Practical time-savers

 · While it will be necessary for the health care assistant or nurse running a clinic to consult a GP where the protocol indicates, this does not mean the patient must always see a GP. Many issues may be resolved by a quick phone call or head-round-the-door exchange.

 · Consider opting for an immediate consultation with a GP running a parallel surgery rather than risk the patient not coming back.

 · Follow-up appointments for patients not meeting targets should be at intervals sufficient for any medication changes to take effect.
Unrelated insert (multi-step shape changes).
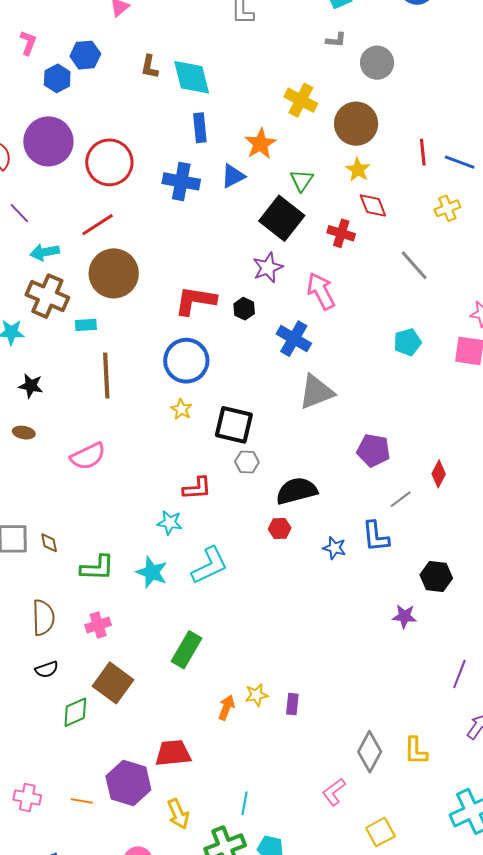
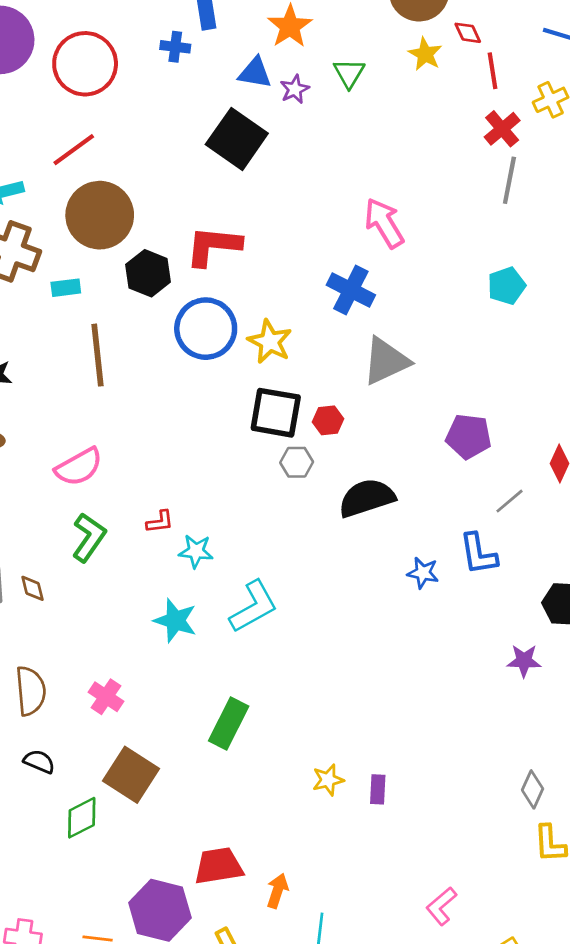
red line: (423, 152) -> (493, 71), moved
blue triangle: (233, 176) -> (255, 73), turned 40
blue cross: (181, 181) -> (175, 47), moved, size x0.6
red diamond: (373, 206) -> (468, 33), moved, size x0.7
black square: (282, 218) -> (237, 139), moved
red cross: (341, 233) -> (502, 129), moved, turned 36
gray line: (414, 265) -> (509, 180), turned 56
purple star: (268, 268) -> (295, 89), moved, size x0.7
black hexagon: (244, 309) -> (148, 273), moved, size x1.5
yellow star: (181, 409) -> (270, 342), moved, size x1.5
red L-shape: (197, 488) -> (160, 522), moved, size x0.7
red hexagon: (280, 528) -> (328, 420), moved
green L-shape: (97, 568) -> (89, 537), moved, turned -54
pink cross: (98, 625) -> (106, 697), turned -35
black semicircle: (47, 669) -> (39, 762), turned -135
orange arrow: (226, 708) -> (277, 891), moved
gray diamond: (370, 752) -> (533, 789), moved, size x0.7

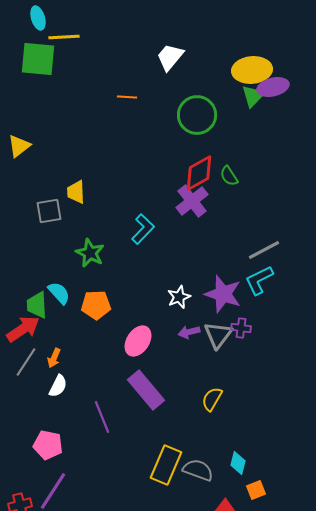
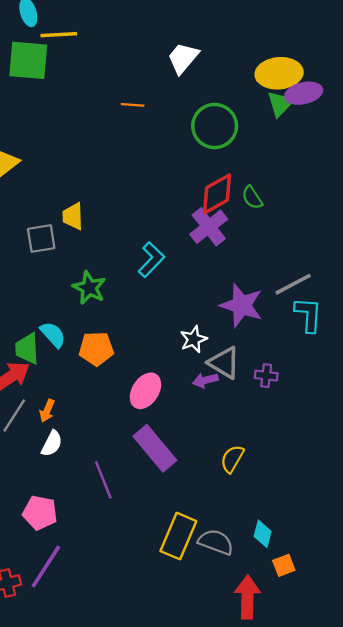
cyan L-shape: (259, 280) -> (308, 315), moved, turned 120
purple star: (223, 294) -> (242, 305), moved
gray triangle: (218, 335) -> (224, 363), moved, turned -36

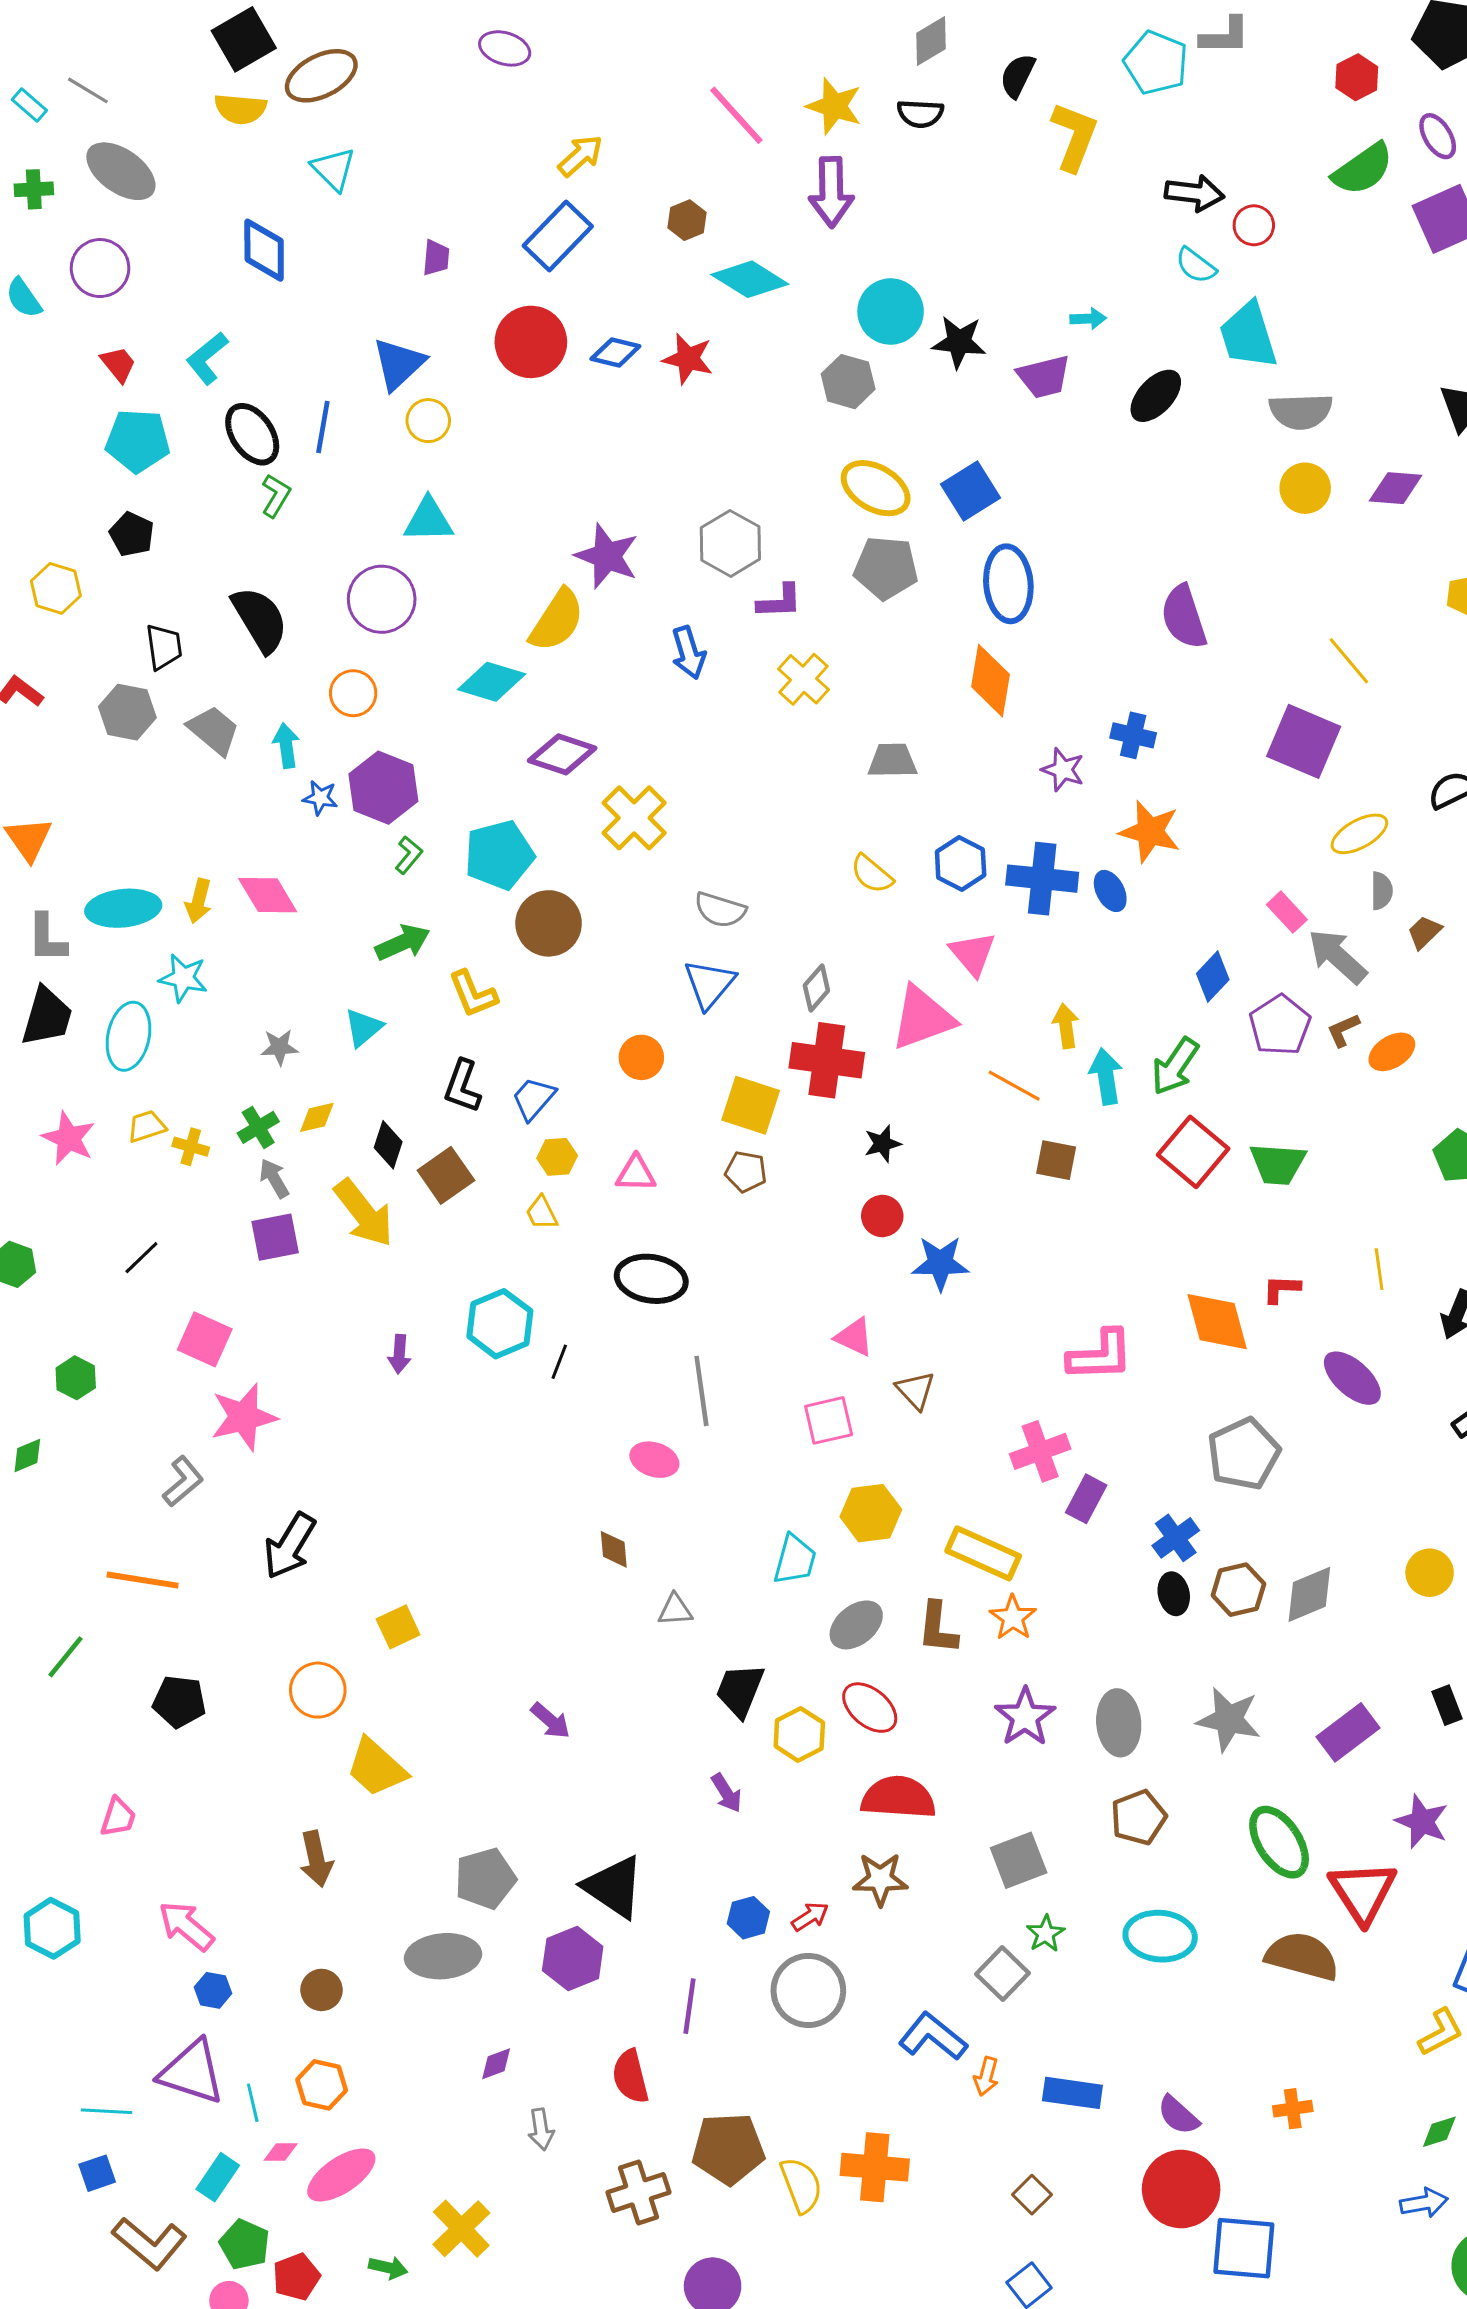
A nurse or health care assistant could do this, a doctor being available for further consultation if required.

 · If the practice prefers a doctor to do the follow-up appointment it should be with one who can be relied on to use the computer to input data.

 · Avoid wasting valuable appointments flogging a treatment-resistant horse. Where permissible, exception reporting should be invoked to avoid open-ended struggles with lost causes. A single motivated and knowledgeable GP might act as a point of referral for difficult cases.

 · Devise an effective way of dealing with housebound patients. There are no extra funds in the contract for home visits, and home visits are often required for patients with CHD, stroke, diabetes, COPD and so on. So the pressure will be on to reduce this supreme time-waster. If the patient cannot be persuaded or is unable to attend, the best solution is to enlist the help of the district nursing team.

They will need a paper template, the data from which can be transferred to the computer afterwards. Most therapeutic manoeuvres can then be made by remote control.

Example: the essentials of

managing hypertension

There are 105 points available for hypertension management,

meaning £12,600 per notional average practice by 2005/6

Fortunately this area at least is fairly straightforward. Anyone with diagnosed hypertension should be recalled six-monthly (allowing three months extra to chase up defaulters) and the following simple protocol followed. No more than five minutes per appointment should be needed, and it should be within the capabilities of an HCA.

1 Has smoking status been recorded? If not, record it.

2 Has the giving of smoking cessation advice been recorded? If not, do it (leaflets are useful time-savers here) and record it.

3 Record BP. Is it 150/90 or less? If not, consult GP.

Note that the smoking data needs be recorded on a single occasion only; there is no requirement to interrogate hypertensive patients every year

(unlike vascular and diabetic patients).

Follow-up appointments should be at 4 to 6 week intervals, until control is achieved or an exception declared.

The following perversities

are worth noting:

 · There is an incentive to diagnose hypertension at the lower end of the mercury scale, where reaching

150/90 is easiest. Will we see an escalation in diagnoses of mild hypertension?

 · Conversely, unfortunately there is a disincentive to diagnose hypertension at the more difficult-to-control end of the scale.

 · Traditional 'treatment' by lifestyle changes may be bypassed under pressure to achieve control and claim the points.

 · There is no added incentive for achieving BP control beyond the marginal.

 · Once the patient has had one reading of 150/90 or less, you risk losing your quality payment if you check it again that year and it has gone up!

 · There is much scope for observer 'errors' when reading the scale.

 · There is no added financial incentive for cholesterol testing in these patients. As practice resources are stretched by the test-fest demanded by other areas of the framework, this may be a luxury many practices decide they can't afford. Primary prevention could be marginalised as a result.

This mounting pressure on phlebotomy services may also influence drug choice. In the absence of CHD or DM, why choose an ACEI, which requires blood test monitoring, when (for example) ?-blockers and calcium blockers don't?